The change did indeed reduce the tax companies pay. But most did not put that money back into their pension schemes. Indeed many of them continued to take so-called ‘contribution holidays’ withholding the money they should have paid, relying on stock market growth to boost the funds. Altogether companies have kept £19 billion from pension funds since 1988. Those decisions now look as short-sighted as Gordon Brown’s £5 billion a year raid. But would Andrew Smith ask the Chancellor to give it back?

"Of course not. It was the right decision. Even the Tories are not asking for that to happen."

One thing the Conservatives have demanded is fairer treatment of the way pension savings are converted into an income at retirement. At the moment you have to use most of your pension fund to buy an annuity.
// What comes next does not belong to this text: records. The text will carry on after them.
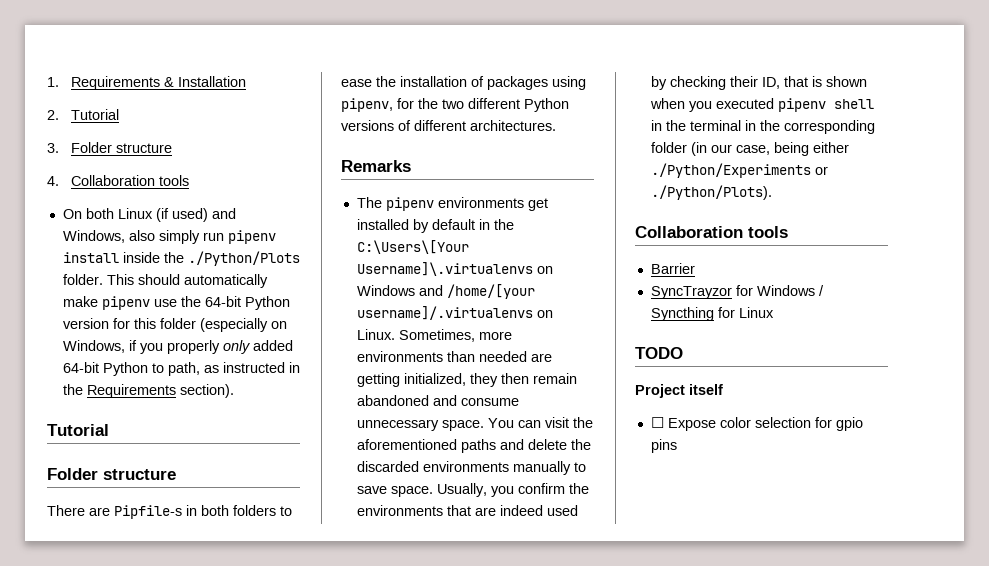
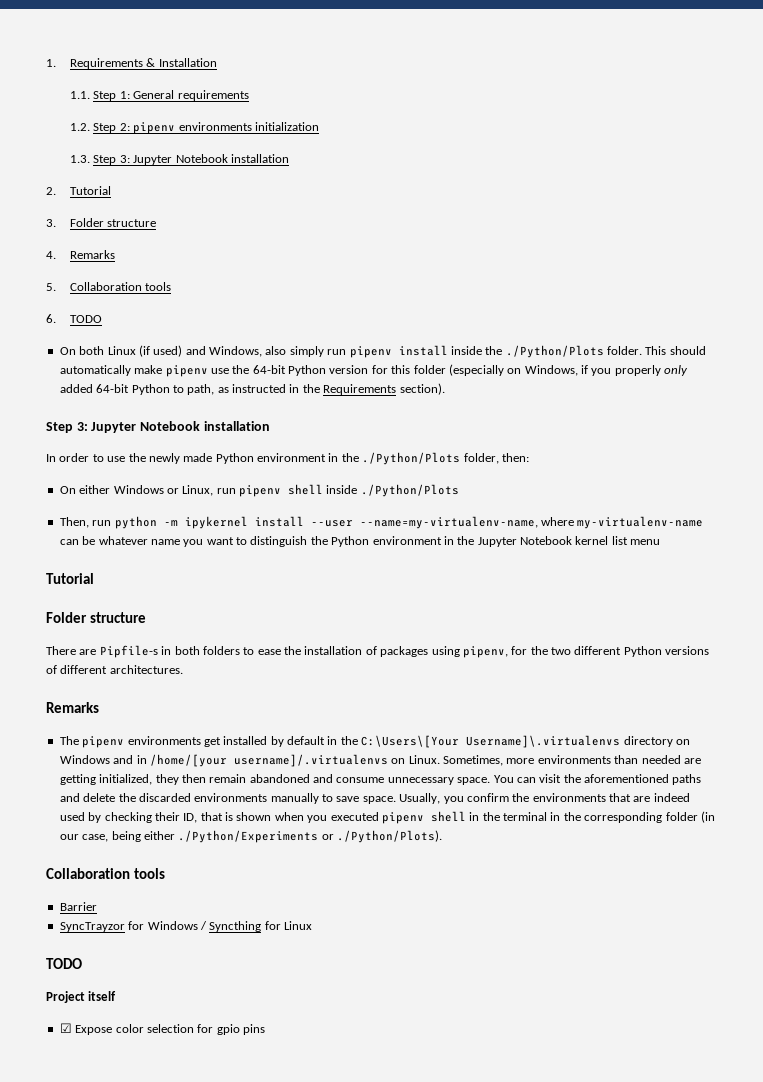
(246, 81) none -> [70,90,249,101] [70,122,319,134] [70,154,289,165] // 1.1. Step 1: General requirements // 1.2. Step 2: pipenv environments initialization // 1.3. Step 3: Jupyter Notebook installation
[70,175,189,186] Collaboration tools -> [70,250,116,259] [46,282,172,291] [46,314,103,323] Remarks // 5. Collaboration tools // 6. TODO
(234, 391) none -> [46,421,270,433] [46,452,529,465] [59,484,459,497] [59,516,704,529] [59,536,661,547] // Step 3: Jupyter Notebook installation // In order to use the newly made Python environment in the ./Python/Plots folder, then: // On either Windows or Linux, run pipenv shell inside ./Python/Plots // Then, run python -m ipykernel install --user --name=my-virtualenv-name, where my-virtualenv-name can be whatever name you want to distinguish the Python environment in the Jupyter Notebook kernel list menu
(533, 269) none -> [623,736,673,747] directory
(443, 290) none -> [136,755,147,764] in
[650,417,664,428] ☐ -> [59,1023,72,1033] ☑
There have been demands for radical reforms to increase the freedom for people to use this money as they see fit, not as the Government tells them. (see Saga Magazine August, September 2001, March 2002). But the Green Paper rejected these changes. Why?
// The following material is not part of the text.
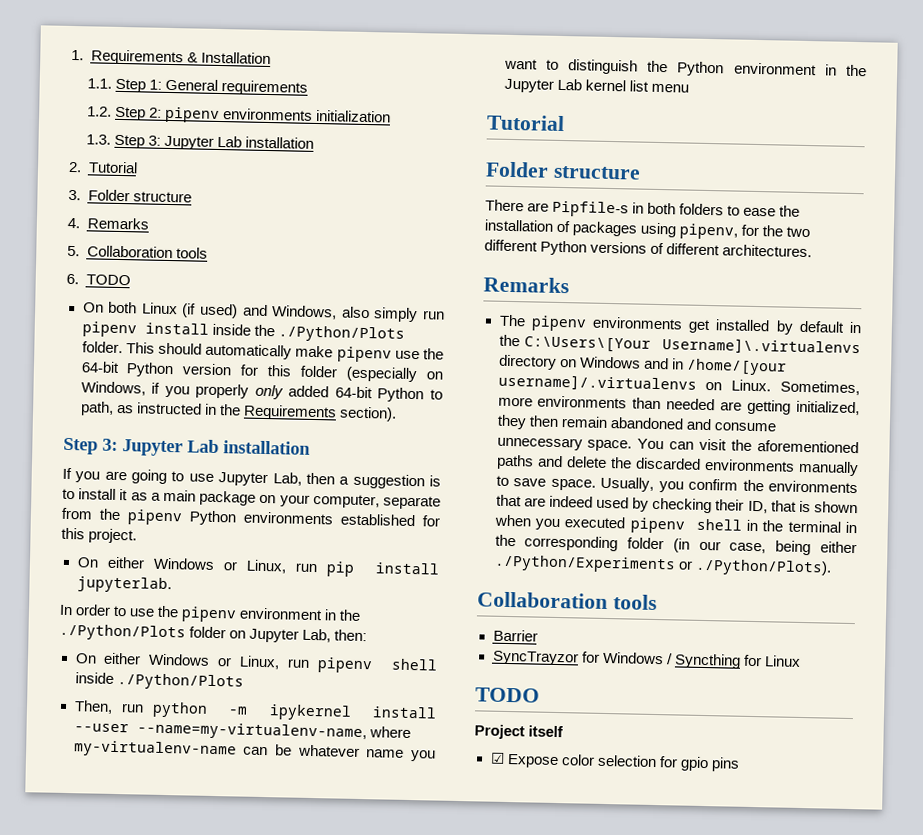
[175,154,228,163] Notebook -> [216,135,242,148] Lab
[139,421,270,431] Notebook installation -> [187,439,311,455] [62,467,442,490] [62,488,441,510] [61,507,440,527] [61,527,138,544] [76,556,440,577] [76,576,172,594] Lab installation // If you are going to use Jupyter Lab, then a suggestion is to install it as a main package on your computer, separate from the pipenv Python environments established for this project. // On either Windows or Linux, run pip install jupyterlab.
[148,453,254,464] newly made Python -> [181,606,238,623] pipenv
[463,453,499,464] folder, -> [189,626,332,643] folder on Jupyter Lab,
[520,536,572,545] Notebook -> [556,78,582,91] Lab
"Because it’s the only way of guaranteeing an income in retirement for as long as you live and because there are real aggregate gains to the pooling of risk."

In other words if people had the freedom to do what they wanted, overall they would be worse off, and some very much worse off. But what about the question of freedom to do what we want with the money we have earned and saved?
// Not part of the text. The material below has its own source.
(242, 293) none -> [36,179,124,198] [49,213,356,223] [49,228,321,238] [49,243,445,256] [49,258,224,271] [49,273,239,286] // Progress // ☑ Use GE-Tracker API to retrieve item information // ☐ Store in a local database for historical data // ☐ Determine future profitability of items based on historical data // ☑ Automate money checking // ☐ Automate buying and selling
"It’s not just money people have saved – it is money saved through a pension with tax relief. It always has been part of the deal that you got tax relief to contribute to a pension that would have the annuity requirement. Don’t get me wrong I understand the dissatisfaction and anxiety people feel about annuities. In the consultation document there are additional products to give greater flexibility. But there’s no getting away from it. If we got away from pooling through annuities, on average people would be worse off. People underestimate how long they’re going to live."

More consultation will take place on those ideas, and on changes to company pensions, on flexible retirement, on clearer information, on age discrimination, on improving pensions for women, on tax regimes, on pension fund trustees. Thirty separate ideas are being consulted on until the end of March. This is the second Green Paper on pensions by Labour. It follows other consultations on investment, on pensions, on annuities and on financial services. It sometimes seem that this Government, despite its huge majority, is ducking important issues and postponing even minor changes with endless consultation. Six months ago Tony Blair told the Labour Party Conference in Blackpool "we’re at our best when at our boldest". Where was the bold radical idea to deal with the pension crisis in the Green Paper?

"The bold idea in this Green Paper is that we are making it, in quite radical ways, easier for people to make choices about their long term savings behaviour. It doesn’t sound very exciting when put like that but I’ve been very encouraged by positive reaction from people. These are big changes. As for our majority, it’s big because we didn’t take it for granted. We don’t take it for granted now and I listen very carefully to what people are saying about these issues."

I recalled Tony Blair’s conclusion "So far, we've made a good start but we've not been bold enough." Perhaps he had seen an early draft of the Green Paper.